As I’ve said before (just last week, matter of fact), for a kid, Halloween is all about the candy. Sure, getting to dress up as your favorite monster or movie character is pretty cool, but it’s only a means to an end. As Garfield says in Garfield's Halloween Adventure:
"Halloween's my kind of a holiday. It's not like those other, stupid holidays. I don't get pine needles in my paws. There's no dumb bunnies, no fireworks, no relatives. Just candy. Boom! You go out, you get candy. It's as simple as that."
Or to put it more succinctly: Candy, candy, candy, candy, candy!
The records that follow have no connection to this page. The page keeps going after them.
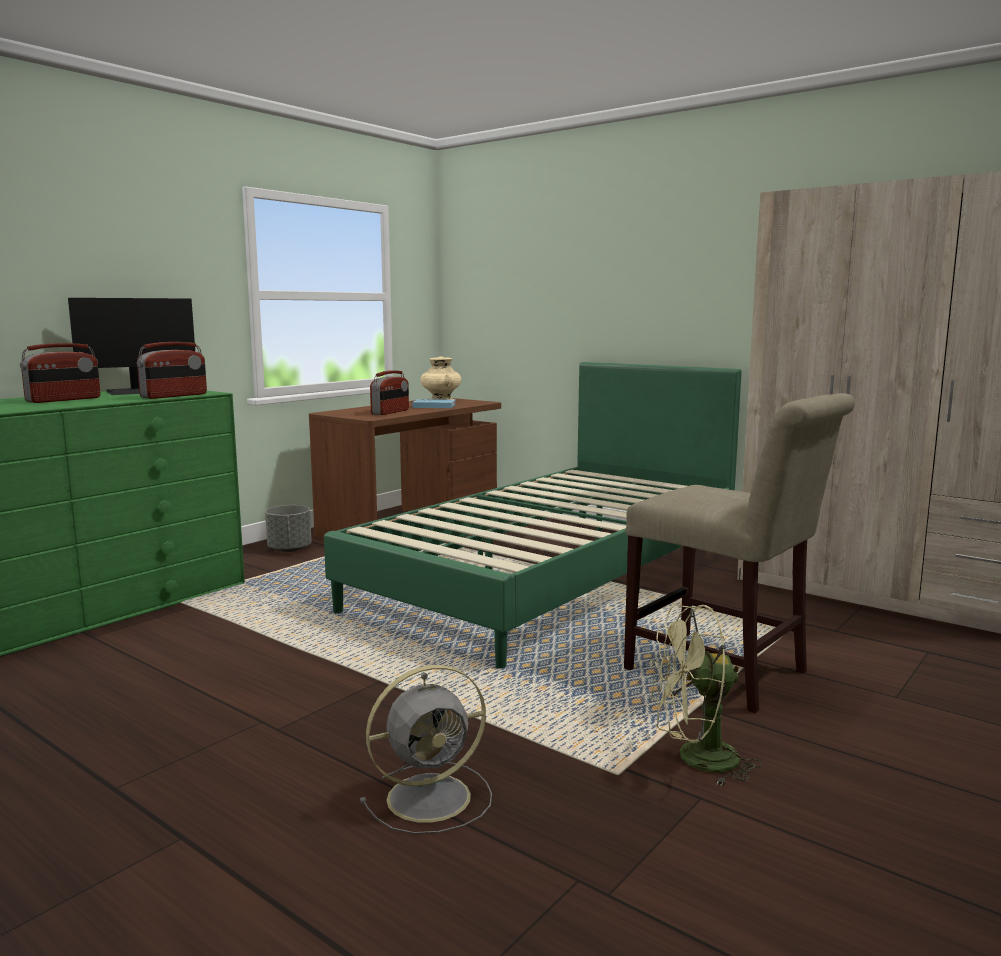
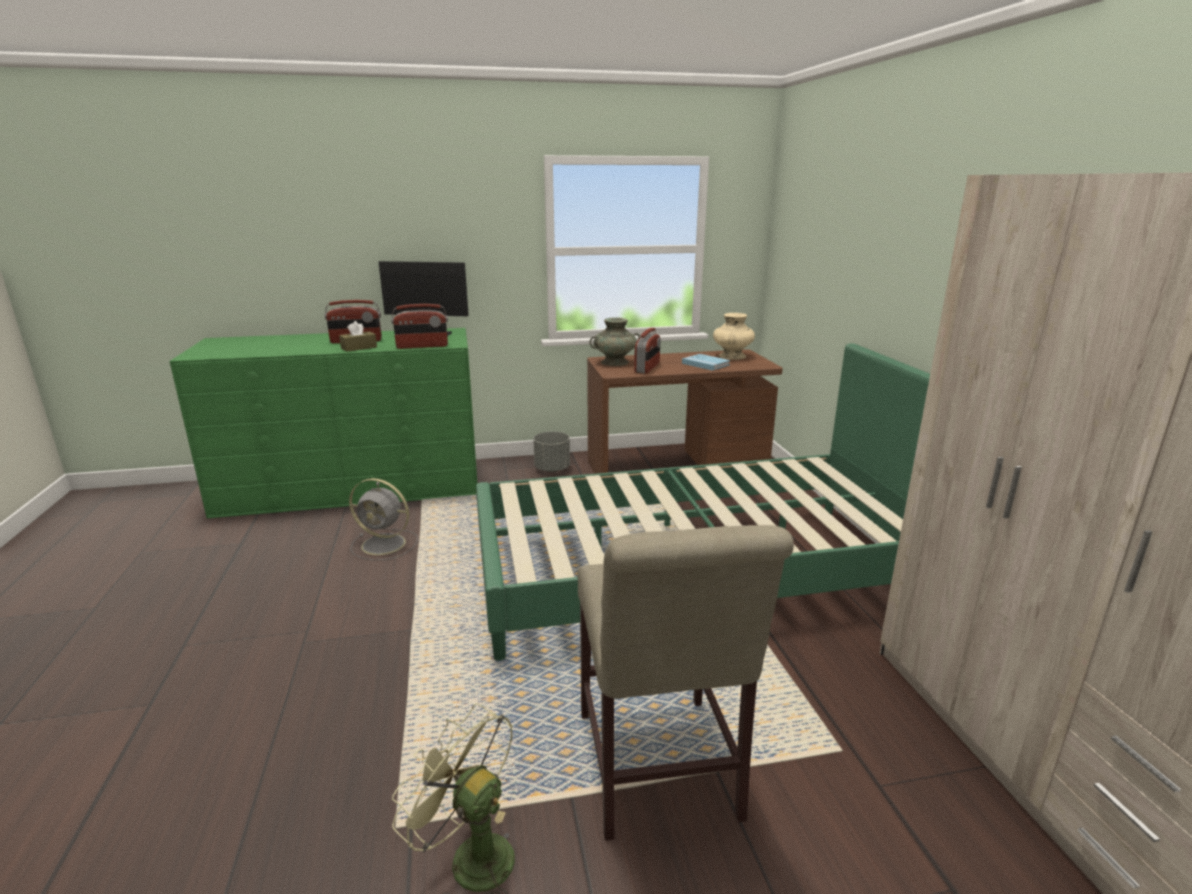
camera: 40 degrees right, 10 degrees up
(93, 402) = (359, 348): none -> brown tissue box
(347, 413) = (614, 362): none -> turquoise vase
(390, 412) = (647, 368): radio -> radio turned 45 degrees counterclockwise
(432, 797) = (277, 760): grey fan -> grey fan (385, 544)

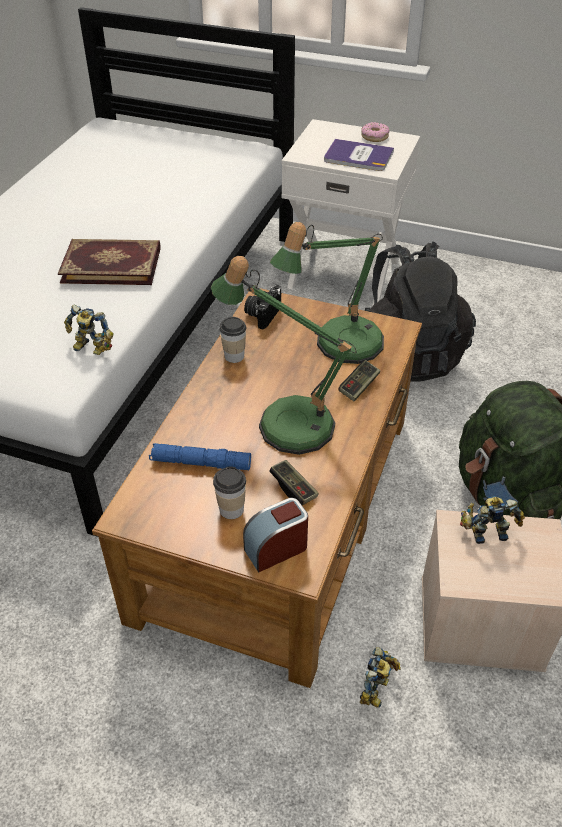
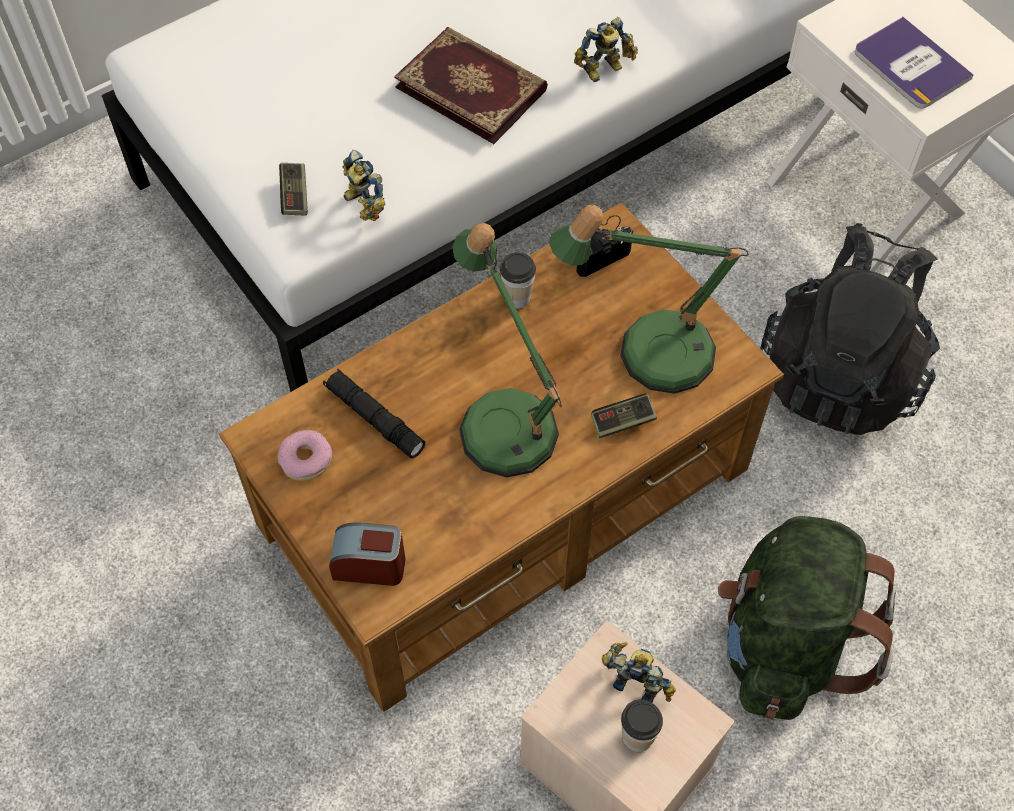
camera: 35 degrees right, 15 degrees up
(200, 463) = (374, 418): blue flashlight -> black flashlight
(231, 510) = (361, 493): cup -> cup (637, 737)
(293, 488) = (442, 507): game controller -> game controller (295, 195)
(374, 137) = (970, 37): donut -> donut (306, 460)
(377, 690) = (447, 759): toy robot -> toy robot (605, 70)

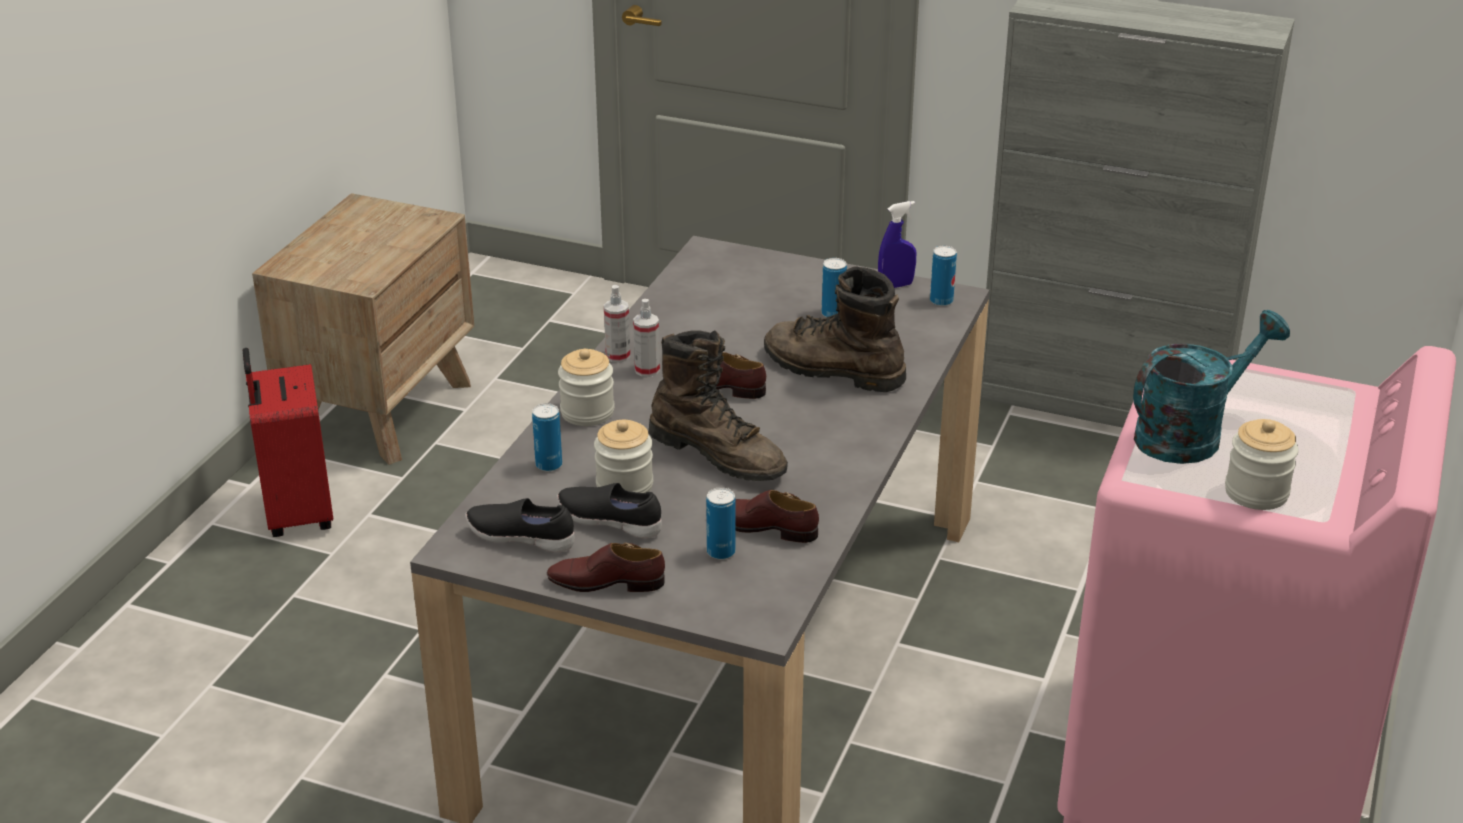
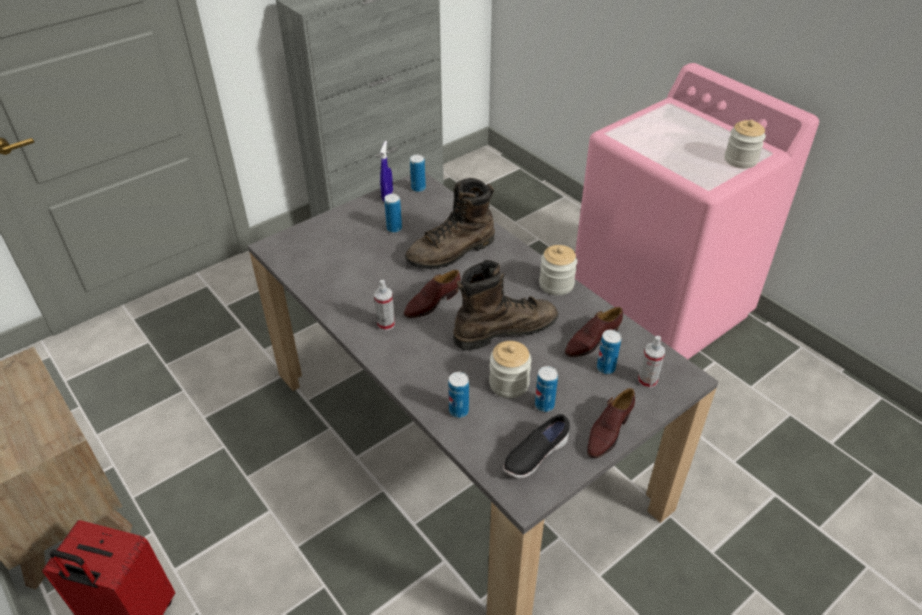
camera: 60 degrees left, 10 degrees up
(587, 412) = (411, 369): jar -> jar (556, 284)
(610, 522) = (544, 405): black shoe -> can
(618, 356) = (357, 331): spray bottle -> spray bottle (647, 381)
(1190, 434) = (680, 156): turquoise watering can -> none

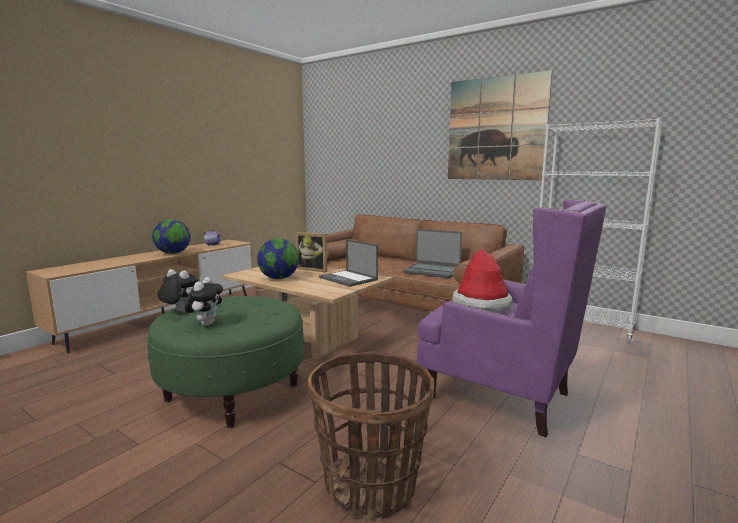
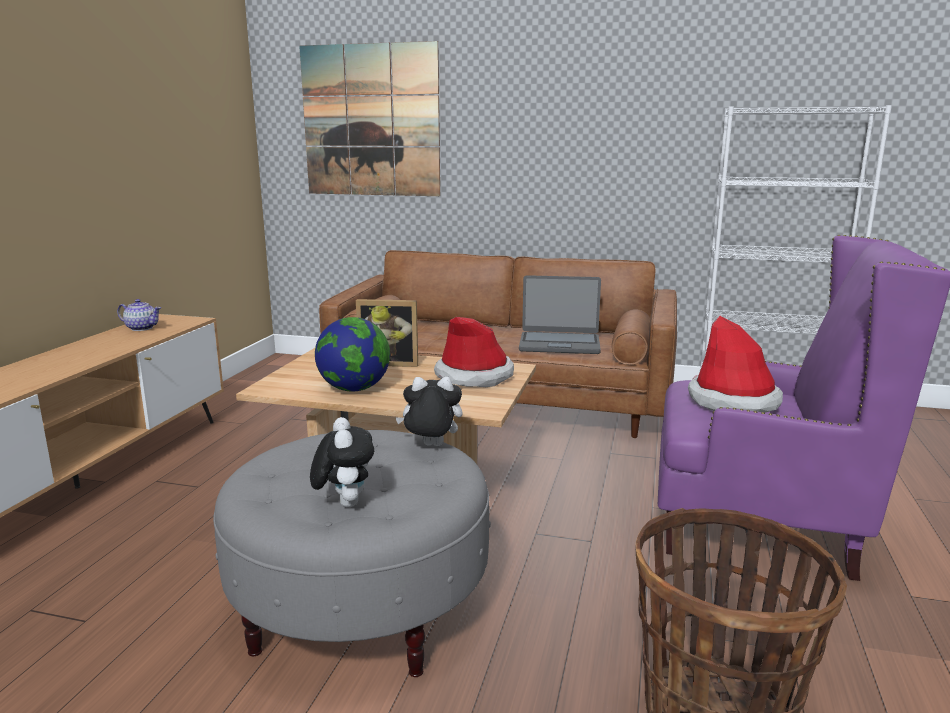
camera: 20 degrees left, 5 degrees up
(173, 253) = (88, 357): globe -> none
(179, 311) = (254, 484): plush toy -> plush toy (431, 446)
(233, 392) = (360, 609): green ottoman -> grey ottoman
(349, 279) = (474, 376): laptop -> hat
(495, 129) = (627, 106): picture -> picture (371, 121)

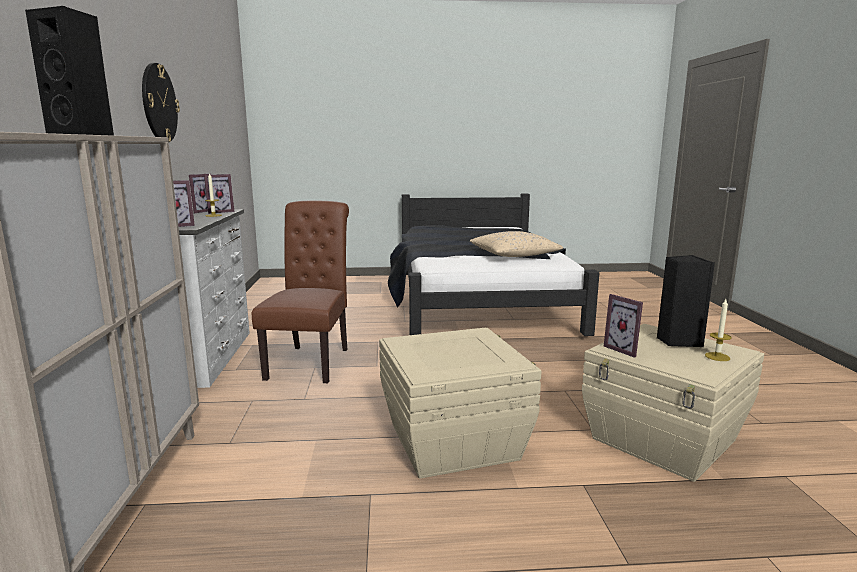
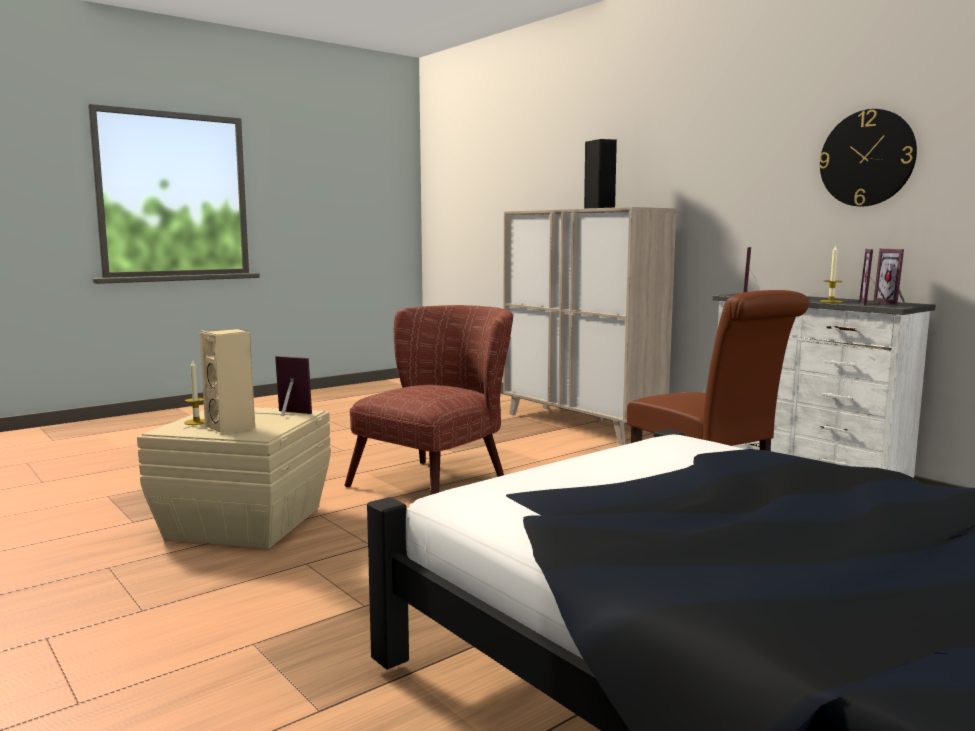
camera: 145 degrees right, 5 degrees down
(453, 440) = (439, 481): beige storage box -> brown armchair
(514, 256) = (600, 487): beige pillow -> none
(678, 341) = (231, 428): black speaker -> beige speaker

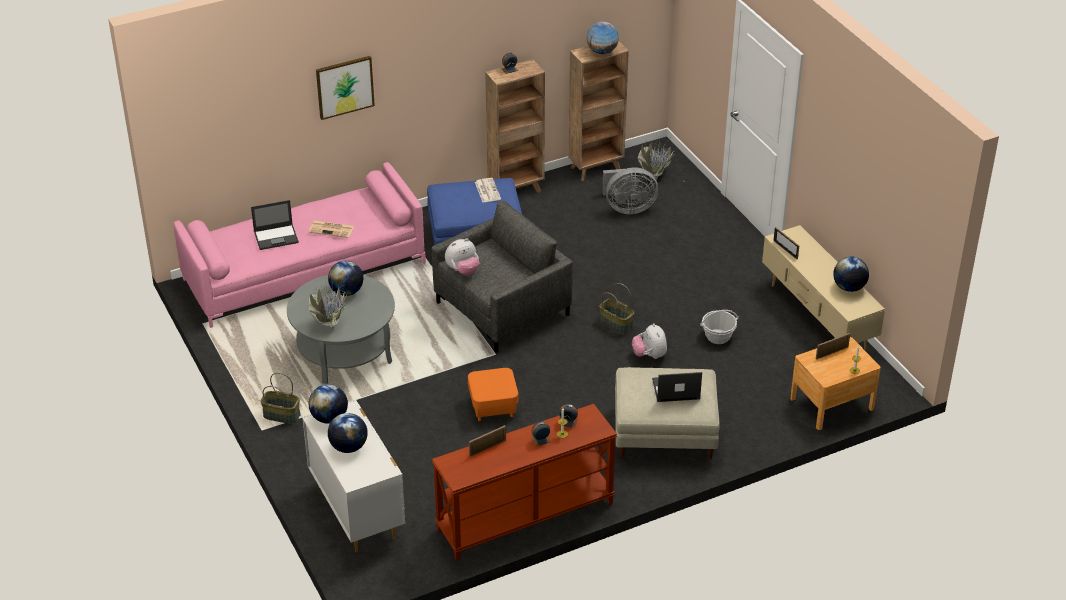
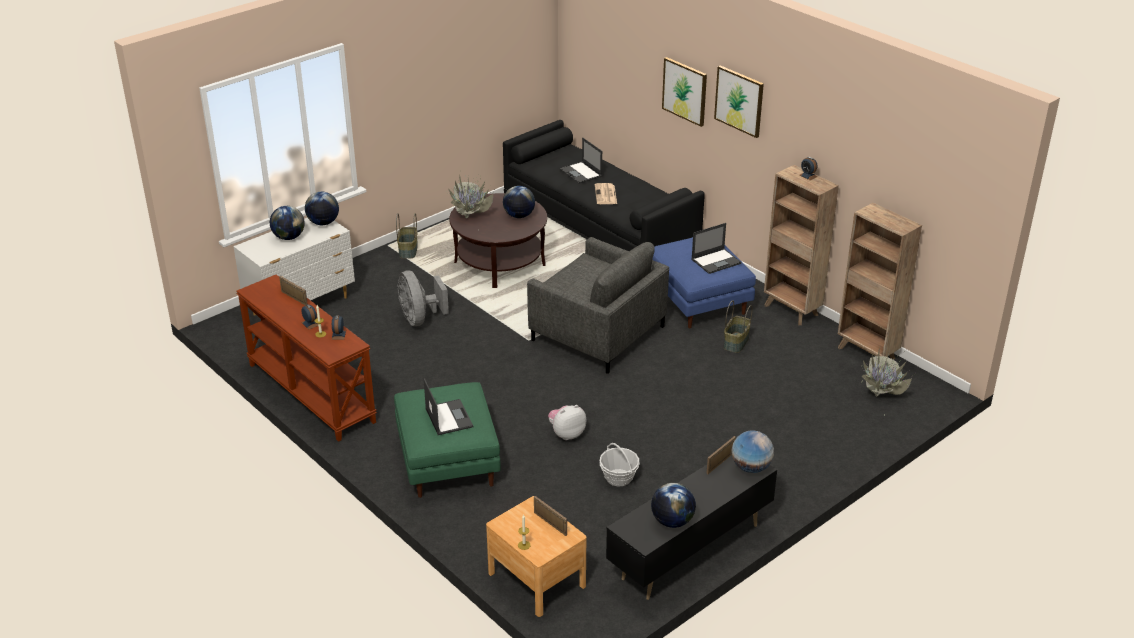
camera: 75 degrees right, 5 degrees down
(304, 271) = (599, 224): pink sofa -> black sofa
(344, 352) = (500, 263): grey coffee table -> brown coffee table
(412, 56) = (739, 101): none -> picture
(463, 270) = (574, 264): plush toy -> none
(487, 190) = (716, 261): newspaper -> laptop
(493, 406) = (454, 351): orange ottoman -> none
(602, 51) = (886, 220): globe -> globe (750, 467)
(616, 324) = (607, 405): basket -> basket (736, 343)
(628, 208) = (809, 384): grey fan -> grey fan (420, 319)
(663, 434) = (447, 460): beige ottoman -> green ottoman
(817, 318) = (689, 551): beige tv stand -> black tv stand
If Halloween is the time for candy (…candy, candy, candy…sorry! Gotta get ahold of myself), then childhood is the time for pushing boundaries (and buttons, as well), of testing your mettle to see what you are capable of. Certainly, watching horror movies was a way of pushing myself into unfamiliar and uncanny territory. Sure, I saw Halloween II and survived, but could I stand to watch The Beast Within?
And if I could take The Beast Within, could I stomach The Thing?
In addition to being able to watch the goriest movies on HBO, one of the other badges of honor you earned as a kid in my neighborhood was hitting every house during trick-or-treating.
I grew up in a housing plan in Western Pennsylvania. All of the homes looked vaguely similar. There was probably a half-dozen or so different layouts, and each house was a variation on one of those themes. Even though it was a small plan – everything sat in less than a quarter of a square mile of hilly land – on Halloween night, it became a 200-house death march that tested the intestinal fortitude of the heartiest trick-or-treater.
But not every trick-or-treater was able to run the gauntlet. First, you had to be old enough to go out on your own. Second, you had to have stamina. There was no way my dad was gonna agree to go trudging up and down the streets with me. We usually went up one side of our street until it ended at a T-intersection, then turned around hitting the opposite side until we got back home. After those 30 or so houses, I was pooped.
As I got older, though, I could talk my dad into following me as I hit the Pinehurst loop. That added another 30 houses to the total, but it still wasn’t the entire plan. As I circled back to our street, I looked up as Pinehurst continued on, and I could see all those houses and imagine all that candy…
…candy, candy, candy, candy…
Sorry…
Finally, I was old enough to go out with my friends without parental supervision one year. It was time for us to tempt fate and attempt the impossible.
Like The Thing, I wish this story had a happy ending.
Things started off well. We made it up our street and around the Pinehurst loop. Soon, we were crossing over to new territory, to those houses we’d never been to before. But then I noticed that we had begun to slow down. We weren’t hitting the houses at quite the same machine-gun, rapid-fire rate. Then, one or two of us (I shan’t name names!) bolted to head back home or to hang out at a friend’s house. Those who remained soldiered on as best we could.
But then, the final indignity happened. We discovered that people ran out of candy and closed up shop quite early! We found fewer and fewer houses with their front porch lights on – the universal signal that trick-or-treaters were welcome. After passing the dozenth or so dark house, we gave up and headed home. We all knew people – older siblings of friends, for instance – who had bragged of trick-or-treating at every house. Those people couldn’t be…liars, could they?
I went home, cold, disappointed, and slightly wiser of the ways of the world. I still had taken in a pretty good haul, and there isn’t much in life that is so upsetting that a few Kit Kats and Charleston Chews can’t smooth over. But I never tried to run the gauntlet again, and when I heard of other kids, before and after my time, bragging of the feat, I just looked at them and nodded conspiratorially. You can’t kid a kidder, after all.